Stored items:
****

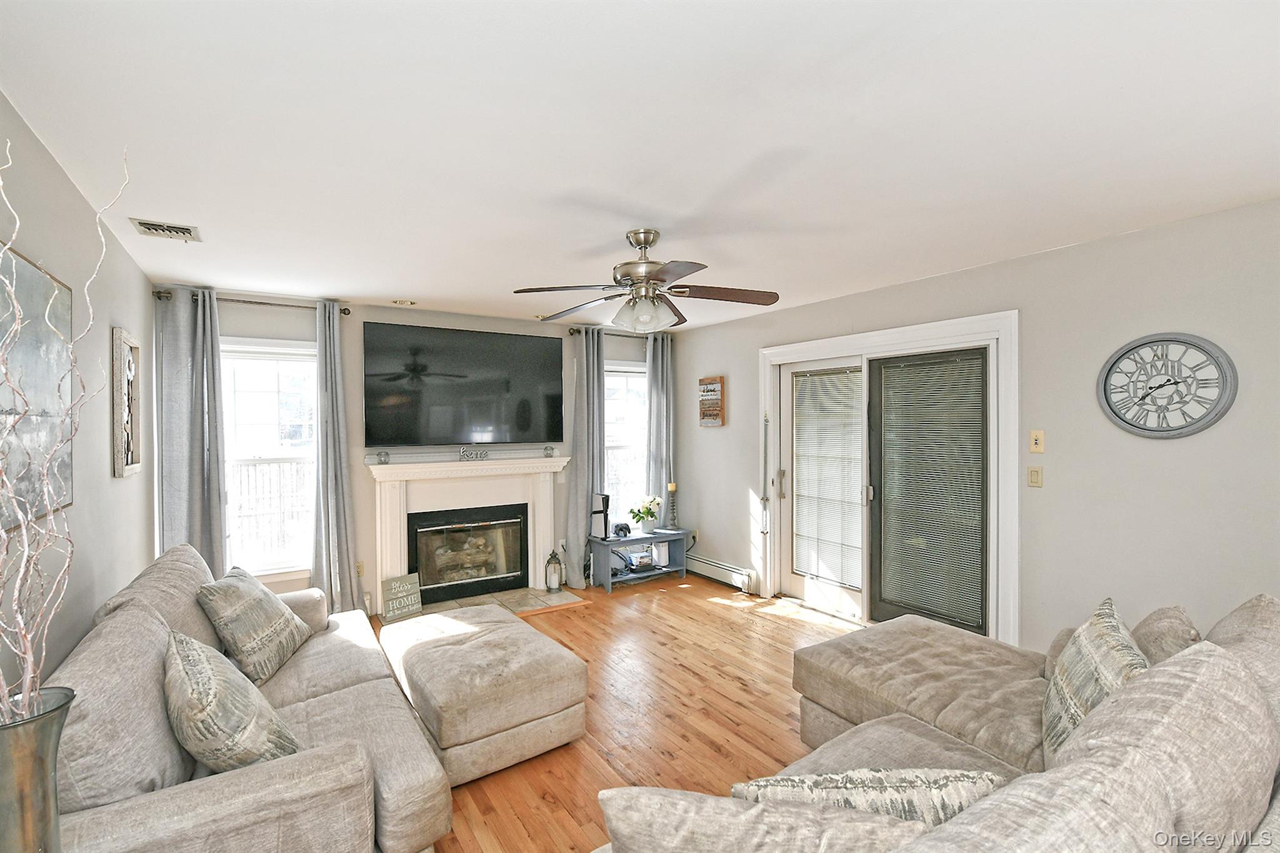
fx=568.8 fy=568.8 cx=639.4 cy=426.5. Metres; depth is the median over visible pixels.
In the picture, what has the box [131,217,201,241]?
ceiling vent
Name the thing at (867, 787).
throw pillow
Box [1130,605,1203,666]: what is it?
throw pillow
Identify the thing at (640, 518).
flower pot
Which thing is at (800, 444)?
door blind
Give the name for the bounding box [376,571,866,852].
floor
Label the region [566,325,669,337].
curtain rod
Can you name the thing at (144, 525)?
left wall
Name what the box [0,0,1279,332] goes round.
ceiling
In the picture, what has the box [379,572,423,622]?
decorative sign
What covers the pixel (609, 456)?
right window
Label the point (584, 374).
curtain
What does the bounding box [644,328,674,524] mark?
curtain
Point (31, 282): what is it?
painting
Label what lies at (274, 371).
left window
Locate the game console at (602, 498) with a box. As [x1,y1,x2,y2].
[588,491,611,539]
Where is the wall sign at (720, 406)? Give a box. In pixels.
[698,375,724,426]
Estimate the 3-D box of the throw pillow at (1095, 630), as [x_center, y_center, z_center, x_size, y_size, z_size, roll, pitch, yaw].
[1.408,0.833,1.756,0.251,0.490,0.613,0,1,33]
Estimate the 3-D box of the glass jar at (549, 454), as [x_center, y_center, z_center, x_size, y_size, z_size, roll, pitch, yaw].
[-0.816,0.229,5.131,0.095,0.105,0.094,-1,1,-33]
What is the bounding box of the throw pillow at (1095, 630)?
[1042,597,1147,769]
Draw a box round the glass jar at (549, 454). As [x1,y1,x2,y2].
[543,445,555,457]
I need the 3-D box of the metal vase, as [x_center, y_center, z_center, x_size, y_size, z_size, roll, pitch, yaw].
[-1.136,0.759,1.012,0.192,0.520,0.191,-1,1,-33]
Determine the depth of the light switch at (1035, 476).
3.20 m
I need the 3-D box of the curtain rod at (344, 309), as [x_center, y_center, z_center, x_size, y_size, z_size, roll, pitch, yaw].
[-2.690,-0.870,4.005,1.118,0.063,0.126,-1,1,-33]
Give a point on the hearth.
(452, 605)
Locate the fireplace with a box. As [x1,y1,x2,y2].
[366,454,568,612]
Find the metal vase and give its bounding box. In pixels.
[0,689,75,852]
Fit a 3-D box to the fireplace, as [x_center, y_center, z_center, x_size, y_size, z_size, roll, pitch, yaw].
[-1.405,0.863,4.813,1.707,1.159,0.320,-1,1,-33]
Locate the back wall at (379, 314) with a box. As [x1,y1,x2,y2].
[162,290,681,612]
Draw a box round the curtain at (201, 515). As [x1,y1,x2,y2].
[154,285,228,573]
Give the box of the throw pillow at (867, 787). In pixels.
[731,766,1003,824]
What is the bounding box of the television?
[362,321,564,447]
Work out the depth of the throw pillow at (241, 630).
2.44 m
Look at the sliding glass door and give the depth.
3.91 m
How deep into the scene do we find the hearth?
4.73 m
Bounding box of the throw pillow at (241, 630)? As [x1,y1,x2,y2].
[195,563,311,684]
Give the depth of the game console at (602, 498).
5.18 m
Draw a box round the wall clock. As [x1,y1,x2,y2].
[1097,331,1237,438]
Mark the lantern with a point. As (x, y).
(554, 575)
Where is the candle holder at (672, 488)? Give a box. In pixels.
[665,481,679,528]
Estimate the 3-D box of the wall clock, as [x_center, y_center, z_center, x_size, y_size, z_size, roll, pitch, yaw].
[2.505,-0.193,2.729,0.046,0.511,0.502,-1,1,-33]
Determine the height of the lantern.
0.373 m
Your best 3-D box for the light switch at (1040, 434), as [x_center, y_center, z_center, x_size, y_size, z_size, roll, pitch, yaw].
[2.201,0.082,3.157,0.019,0.123,0.071,-1,1,-33]
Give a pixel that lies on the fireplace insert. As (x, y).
(484, 575)
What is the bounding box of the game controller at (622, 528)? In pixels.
[612,521,631,538]
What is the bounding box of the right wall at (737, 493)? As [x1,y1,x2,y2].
[676,195,1279,657]
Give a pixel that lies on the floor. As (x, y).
(589, 615)
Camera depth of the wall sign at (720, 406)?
5.35 m
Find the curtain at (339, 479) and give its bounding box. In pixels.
[310,299,359,614]
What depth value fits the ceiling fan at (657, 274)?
2.76 m
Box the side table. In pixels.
[588,526,688,591]
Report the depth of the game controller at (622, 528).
5.25 m
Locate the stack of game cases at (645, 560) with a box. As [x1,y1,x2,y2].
[625,549,655,571]
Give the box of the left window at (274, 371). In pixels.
[221,338,319,580]
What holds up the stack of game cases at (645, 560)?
in the side table
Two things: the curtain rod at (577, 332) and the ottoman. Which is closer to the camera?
the ottoman
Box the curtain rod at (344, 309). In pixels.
[154,289,351,315]
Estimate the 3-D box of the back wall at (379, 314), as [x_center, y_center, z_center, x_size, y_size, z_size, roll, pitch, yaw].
[-1.428,0.257,4.953,4.343,2.460,0.161,-1,1,-33]
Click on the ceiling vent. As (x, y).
(186, 230)
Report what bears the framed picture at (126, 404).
attached to the left wall at (144, 525)
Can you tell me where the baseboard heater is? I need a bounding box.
[685,553,758,594]
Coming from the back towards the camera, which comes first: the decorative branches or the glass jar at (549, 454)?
the glass jar at (549, 454)
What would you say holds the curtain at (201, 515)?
hanging from the curtain rod at (344, 309)
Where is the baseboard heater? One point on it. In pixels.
(702, 563)
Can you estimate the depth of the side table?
5.31 m
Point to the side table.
(640, 540)
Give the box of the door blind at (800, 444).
[792,366,863,584]
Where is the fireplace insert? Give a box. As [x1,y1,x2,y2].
[410,504,527,601]
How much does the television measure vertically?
0.980 m
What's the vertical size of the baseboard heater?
0.178 m
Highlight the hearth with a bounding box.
[400,586,587,620]
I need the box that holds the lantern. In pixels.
[543,548,563,591]
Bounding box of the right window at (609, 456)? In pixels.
[603,361,648,528]
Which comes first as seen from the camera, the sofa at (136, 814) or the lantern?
the sofa at (136, 814)
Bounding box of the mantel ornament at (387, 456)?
[375,450,390,465]
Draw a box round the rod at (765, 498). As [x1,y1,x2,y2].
[759,413,770,532]
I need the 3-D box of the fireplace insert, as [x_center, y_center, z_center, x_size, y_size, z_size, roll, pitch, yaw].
[-1.513,1.065,4.958,0.954,0.714,0.399,-1,1,-33]
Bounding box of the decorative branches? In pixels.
[0,130,128,725]
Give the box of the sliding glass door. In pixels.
[758,307,1019,641]
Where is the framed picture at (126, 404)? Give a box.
[111,327,141,480]
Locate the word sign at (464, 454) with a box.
[458,445,489,461]
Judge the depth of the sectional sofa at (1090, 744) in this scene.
1.17 m
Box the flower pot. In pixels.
[627,495,662,536]
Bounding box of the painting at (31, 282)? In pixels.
[0,243,74,530]
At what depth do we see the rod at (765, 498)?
4.85 m
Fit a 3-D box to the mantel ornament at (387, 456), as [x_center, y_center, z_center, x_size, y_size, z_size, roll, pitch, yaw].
[-1.995,0.245,4.429,0.093,0.110,0.090,-1,1,-33]
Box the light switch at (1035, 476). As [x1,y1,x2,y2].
[1026,465,1043,486]
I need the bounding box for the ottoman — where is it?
[374,604,588,784]
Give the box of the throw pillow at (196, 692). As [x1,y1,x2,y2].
[161,626,303,773]
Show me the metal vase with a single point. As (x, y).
(24, 737)
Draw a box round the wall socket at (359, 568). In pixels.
[355,560,364,576]
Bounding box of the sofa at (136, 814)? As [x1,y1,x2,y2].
[45,541,454,852]
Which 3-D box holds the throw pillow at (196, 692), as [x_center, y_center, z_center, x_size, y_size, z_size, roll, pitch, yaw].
[-1.278,0.860,1.746,0.575,0.444,0.300,0,1,43]
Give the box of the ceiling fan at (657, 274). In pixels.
[511,228,779,332]
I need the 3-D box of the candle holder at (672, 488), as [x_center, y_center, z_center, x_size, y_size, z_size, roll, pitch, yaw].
[0.321,0.772,5.579,0.120,0.456,0.121,-1,1,-33]
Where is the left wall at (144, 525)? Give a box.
[0,96,160,698]
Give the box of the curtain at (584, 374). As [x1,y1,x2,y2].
[566,328,607,583]
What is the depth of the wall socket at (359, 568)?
4.40 m
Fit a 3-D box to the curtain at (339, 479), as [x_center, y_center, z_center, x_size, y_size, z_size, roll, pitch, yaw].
[-2.249,0.293,4.180,0.321,2.399,0.131,-1,1,-33]
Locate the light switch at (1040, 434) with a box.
[1028,429,1044,453]
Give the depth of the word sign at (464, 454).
4.76 m
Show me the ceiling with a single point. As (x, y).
(342, 279)
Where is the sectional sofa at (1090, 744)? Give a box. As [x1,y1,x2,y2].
[590,593,1279,852]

****

* [Exercise prompt]: Return the line that contains "Where is the sectional" along with every line after it through the end of the entries, exactly, adding nothing.

* [Exercise output]:
Where is the sectional sofa at (1090, 744)? Give a box. As [x1,y1,x2,y2].
[590,593,1279,852]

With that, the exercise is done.